→ **Entries shown**:
★ ★ ★ ★

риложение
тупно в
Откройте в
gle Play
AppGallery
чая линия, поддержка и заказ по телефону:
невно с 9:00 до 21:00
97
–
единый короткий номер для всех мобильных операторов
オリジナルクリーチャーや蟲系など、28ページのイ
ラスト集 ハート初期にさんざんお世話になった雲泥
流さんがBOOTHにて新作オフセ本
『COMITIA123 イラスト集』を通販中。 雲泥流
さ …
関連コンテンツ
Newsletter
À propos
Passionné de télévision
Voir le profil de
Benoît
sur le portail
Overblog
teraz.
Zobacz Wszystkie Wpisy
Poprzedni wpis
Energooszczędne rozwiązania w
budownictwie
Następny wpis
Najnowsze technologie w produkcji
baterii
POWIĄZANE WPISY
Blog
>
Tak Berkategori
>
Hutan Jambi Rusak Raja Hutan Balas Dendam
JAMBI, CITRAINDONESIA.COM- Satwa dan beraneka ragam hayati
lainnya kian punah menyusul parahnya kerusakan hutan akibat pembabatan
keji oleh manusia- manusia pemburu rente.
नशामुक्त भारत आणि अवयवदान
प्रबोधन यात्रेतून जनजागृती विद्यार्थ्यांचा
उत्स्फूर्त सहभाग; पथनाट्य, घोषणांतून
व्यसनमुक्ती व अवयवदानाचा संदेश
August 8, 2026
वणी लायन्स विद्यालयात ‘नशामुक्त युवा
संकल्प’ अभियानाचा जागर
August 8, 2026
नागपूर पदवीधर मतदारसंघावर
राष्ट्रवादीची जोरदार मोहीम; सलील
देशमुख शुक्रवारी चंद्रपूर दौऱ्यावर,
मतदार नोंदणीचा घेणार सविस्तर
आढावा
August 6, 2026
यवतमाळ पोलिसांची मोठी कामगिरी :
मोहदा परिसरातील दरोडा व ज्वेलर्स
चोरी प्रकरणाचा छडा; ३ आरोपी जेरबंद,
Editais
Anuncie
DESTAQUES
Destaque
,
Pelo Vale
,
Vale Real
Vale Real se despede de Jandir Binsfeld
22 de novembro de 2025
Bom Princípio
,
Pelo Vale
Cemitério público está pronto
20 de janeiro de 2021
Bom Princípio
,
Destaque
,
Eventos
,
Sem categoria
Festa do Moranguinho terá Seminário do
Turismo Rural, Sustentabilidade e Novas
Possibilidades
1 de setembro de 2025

★ ★ ★ ★

→ **Activity**: Identify each line in the entries above that contains the word "Vale" and copy those lines.

→ **Exercise result**:
Pelo Vale
Vale Real
Vale Real se despede de Jandir Binsfeld
Pelo Vale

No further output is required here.